MDCD-related variants affect in vivo axon development in C. elegans. (A) Top: Axon termination site (arrow) for ALM mechanosensory neuron of C. elegans. Bottom: Failed termination (arrow) observed in MDCD-related variants. Shown are representative images of ALM axons for indicated genotypes visualized using transgenic, cell-specific RFP. Axon termination defects (arrow) are observed in RPM-1::GFP null CRISPR animals and in RPM-1::GFP CRISPR animals harbouring MDCD-related variants (V3299G, R4557C and R2669stop). (B) Quantitation of axon termination defects for indicated genotypes. Means are shown from six to eight counts (20–30 animals per count) for each genotype, and error bars represent SEM. Significance determined using Student’s t-test. **P < 0.01; ***P < 0.001; ns = not significant.
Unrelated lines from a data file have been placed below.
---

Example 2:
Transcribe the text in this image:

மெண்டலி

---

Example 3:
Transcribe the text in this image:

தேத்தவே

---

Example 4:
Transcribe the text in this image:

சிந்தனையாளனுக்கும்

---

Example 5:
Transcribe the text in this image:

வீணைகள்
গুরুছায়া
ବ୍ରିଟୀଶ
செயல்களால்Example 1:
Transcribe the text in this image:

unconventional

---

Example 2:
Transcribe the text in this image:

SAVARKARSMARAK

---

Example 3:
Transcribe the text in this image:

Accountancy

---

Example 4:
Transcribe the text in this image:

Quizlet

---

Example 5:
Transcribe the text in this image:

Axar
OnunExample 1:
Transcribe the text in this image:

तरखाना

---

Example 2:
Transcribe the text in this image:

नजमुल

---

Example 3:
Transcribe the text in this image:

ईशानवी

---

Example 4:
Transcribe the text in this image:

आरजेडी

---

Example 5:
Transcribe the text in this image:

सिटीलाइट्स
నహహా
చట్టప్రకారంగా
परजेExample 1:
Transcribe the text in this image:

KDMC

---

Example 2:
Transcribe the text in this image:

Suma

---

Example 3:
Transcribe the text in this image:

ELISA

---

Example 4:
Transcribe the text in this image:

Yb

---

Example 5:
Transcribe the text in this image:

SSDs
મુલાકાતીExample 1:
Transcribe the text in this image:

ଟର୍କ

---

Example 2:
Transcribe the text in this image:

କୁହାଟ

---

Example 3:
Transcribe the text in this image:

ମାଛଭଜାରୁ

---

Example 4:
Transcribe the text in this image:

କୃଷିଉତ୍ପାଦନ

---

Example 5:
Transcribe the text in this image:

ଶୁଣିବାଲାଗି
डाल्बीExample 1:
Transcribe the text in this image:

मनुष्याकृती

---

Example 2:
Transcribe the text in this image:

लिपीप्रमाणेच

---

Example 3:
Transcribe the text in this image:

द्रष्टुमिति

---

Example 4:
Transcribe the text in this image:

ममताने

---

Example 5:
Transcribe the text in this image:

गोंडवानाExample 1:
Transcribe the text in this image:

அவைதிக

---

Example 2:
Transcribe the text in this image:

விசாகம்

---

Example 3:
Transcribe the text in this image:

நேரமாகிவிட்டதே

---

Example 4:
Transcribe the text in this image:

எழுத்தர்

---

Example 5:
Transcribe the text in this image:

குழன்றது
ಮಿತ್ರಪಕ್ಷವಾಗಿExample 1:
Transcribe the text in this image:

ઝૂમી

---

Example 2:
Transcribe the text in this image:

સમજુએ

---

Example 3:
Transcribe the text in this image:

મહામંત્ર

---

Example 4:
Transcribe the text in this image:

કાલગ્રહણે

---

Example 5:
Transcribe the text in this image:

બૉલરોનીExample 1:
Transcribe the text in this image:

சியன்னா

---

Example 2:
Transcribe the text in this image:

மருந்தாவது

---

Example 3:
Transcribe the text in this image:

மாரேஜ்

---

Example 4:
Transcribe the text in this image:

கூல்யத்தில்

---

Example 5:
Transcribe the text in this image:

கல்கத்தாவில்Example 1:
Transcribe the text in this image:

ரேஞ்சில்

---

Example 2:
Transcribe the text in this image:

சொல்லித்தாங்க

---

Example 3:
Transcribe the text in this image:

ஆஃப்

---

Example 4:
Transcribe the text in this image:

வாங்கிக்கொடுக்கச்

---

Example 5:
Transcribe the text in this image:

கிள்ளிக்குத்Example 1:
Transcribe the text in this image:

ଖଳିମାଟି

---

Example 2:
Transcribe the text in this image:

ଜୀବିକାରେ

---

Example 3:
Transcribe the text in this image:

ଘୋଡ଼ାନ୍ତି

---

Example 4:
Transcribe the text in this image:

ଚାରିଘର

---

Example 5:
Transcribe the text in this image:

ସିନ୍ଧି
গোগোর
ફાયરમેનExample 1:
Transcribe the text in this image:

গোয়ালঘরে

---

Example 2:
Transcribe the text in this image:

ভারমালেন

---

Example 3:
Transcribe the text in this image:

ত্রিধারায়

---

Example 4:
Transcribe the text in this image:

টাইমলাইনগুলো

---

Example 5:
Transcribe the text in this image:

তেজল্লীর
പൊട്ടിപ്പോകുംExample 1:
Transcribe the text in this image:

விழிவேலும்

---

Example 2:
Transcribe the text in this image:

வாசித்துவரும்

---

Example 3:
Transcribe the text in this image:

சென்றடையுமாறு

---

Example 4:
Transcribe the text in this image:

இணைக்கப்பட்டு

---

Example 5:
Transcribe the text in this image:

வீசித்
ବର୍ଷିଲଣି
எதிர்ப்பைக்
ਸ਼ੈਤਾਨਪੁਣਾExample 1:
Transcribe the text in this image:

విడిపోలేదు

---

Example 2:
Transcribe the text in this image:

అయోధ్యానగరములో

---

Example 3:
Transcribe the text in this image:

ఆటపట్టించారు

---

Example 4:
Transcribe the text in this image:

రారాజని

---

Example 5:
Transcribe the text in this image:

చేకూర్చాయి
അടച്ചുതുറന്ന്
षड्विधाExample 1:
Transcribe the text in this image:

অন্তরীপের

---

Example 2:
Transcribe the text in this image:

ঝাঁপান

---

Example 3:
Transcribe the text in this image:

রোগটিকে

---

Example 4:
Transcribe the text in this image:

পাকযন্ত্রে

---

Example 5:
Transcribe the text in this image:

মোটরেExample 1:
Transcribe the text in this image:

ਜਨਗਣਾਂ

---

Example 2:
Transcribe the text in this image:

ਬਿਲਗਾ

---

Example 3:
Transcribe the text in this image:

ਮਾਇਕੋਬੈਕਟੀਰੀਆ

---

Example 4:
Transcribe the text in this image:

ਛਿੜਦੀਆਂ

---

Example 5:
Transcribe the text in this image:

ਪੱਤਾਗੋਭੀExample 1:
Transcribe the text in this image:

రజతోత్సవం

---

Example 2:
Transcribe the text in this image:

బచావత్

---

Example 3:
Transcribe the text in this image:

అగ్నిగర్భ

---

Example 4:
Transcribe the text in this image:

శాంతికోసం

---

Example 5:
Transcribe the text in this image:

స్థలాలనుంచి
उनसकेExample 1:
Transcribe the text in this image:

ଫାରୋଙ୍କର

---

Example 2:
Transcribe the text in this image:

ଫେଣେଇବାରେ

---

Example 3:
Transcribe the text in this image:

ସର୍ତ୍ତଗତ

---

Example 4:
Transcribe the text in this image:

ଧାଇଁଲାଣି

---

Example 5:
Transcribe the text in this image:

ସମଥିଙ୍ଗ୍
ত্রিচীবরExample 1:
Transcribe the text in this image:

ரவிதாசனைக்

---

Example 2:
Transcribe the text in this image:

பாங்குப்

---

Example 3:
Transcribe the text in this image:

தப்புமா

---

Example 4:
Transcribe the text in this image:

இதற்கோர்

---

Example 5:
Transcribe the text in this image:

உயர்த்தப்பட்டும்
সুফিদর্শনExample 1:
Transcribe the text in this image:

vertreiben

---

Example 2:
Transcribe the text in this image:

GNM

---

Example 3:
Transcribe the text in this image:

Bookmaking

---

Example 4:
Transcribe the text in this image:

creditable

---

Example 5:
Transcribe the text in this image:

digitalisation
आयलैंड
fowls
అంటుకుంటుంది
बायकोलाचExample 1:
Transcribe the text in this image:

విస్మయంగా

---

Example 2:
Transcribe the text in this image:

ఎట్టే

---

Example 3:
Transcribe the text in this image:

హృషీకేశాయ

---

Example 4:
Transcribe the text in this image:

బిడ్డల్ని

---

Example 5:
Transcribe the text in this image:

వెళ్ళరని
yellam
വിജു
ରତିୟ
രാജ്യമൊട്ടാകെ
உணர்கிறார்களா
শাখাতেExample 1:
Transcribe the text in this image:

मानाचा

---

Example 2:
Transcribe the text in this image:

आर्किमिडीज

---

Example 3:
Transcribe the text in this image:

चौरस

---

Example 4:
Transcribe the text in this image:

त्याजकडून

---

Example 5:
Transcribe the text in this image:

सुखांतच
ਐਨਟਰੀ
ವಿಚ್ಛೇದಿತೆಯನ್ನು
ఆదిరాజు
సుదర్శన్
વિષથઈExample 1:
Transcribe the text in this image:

Scale bar = 20 μm.

Figure 4

C. elegans behavioural responses are altered by MDCD-related variants. (A) Multiple behavioural responses to mechanical stimulation were evaluated using computationally automated assays in C. elegans. Shown is raw control data (boxes) for RPM-1::GFP CRISPR animals and analysis points for initial response, response to repeated mechanical stimulation, and habituation level. Exponential fit curve across assays (solid line) determines habituation in two ways, response to repeated mechanical stimulation (overall curve) and habituation level (value of fit curve asymptote, dashed line). (B) Quantitation of initial response for indicated genotypes. RPM-1::GFP CRISPR animals carrying further CRISPR edits for MDCD-related missense variants have normal initial responses to mechanical stimulation. RPM-1::GFP R2669stop and null CRISPR animals show higher sensitivity to initial stimulation. (C) Quantitation showing all MDCD-related variants display abnormalities in response to repeated mechanical stimulation. See Supplementary Fig. 7 for raw data plots for all genotypes. (D) Quantitation of habituation levels for indicated genotypes. Habituation is impaired in RPM-1::GFP CRISPR animals carrying L3948Q, R4557C, and R2669stop MDCD-related variants. For C and D, averages are shown from 29–30 replicates (60–100 animals per replicate) for each genotype obtained from eight independent experiments, except for R2669stop where averages represent 16 replicates from four experiments. Error bars represent SEM. For B, data-points represent each replicate. For B and D, significance was determined using Student’s t-test. For C, significance was determined using two-way ANOVA. **P < 0.01; ***P < 0.001; ns = not significant.

Figure 5

MDCD-related variants result in increased axonal accumulation of the autophagosome marker LGG-1/LC3. (A) Representative images showing mCherry::LGG-1/LC3 expressed in ALM mechanosensory neurons for indicated genotypes. Arrowhead indicates wild-type axon termination site. Arrows indicate impaired axon termination sites with mCherry::LGG-1 accumulation. Insets: Enlarged images of axon termination sites. (B) Quantitation of mCherry::LGG-1 at axon termination sites for indicated genotypes. Means are shown from 18 or more animals for each genotype. Significance determined using Student’s t-test with Bonferroni correction. *P < 0.05, ** P < 0.01; *** P < 0.001. Scale bar = 20 μm.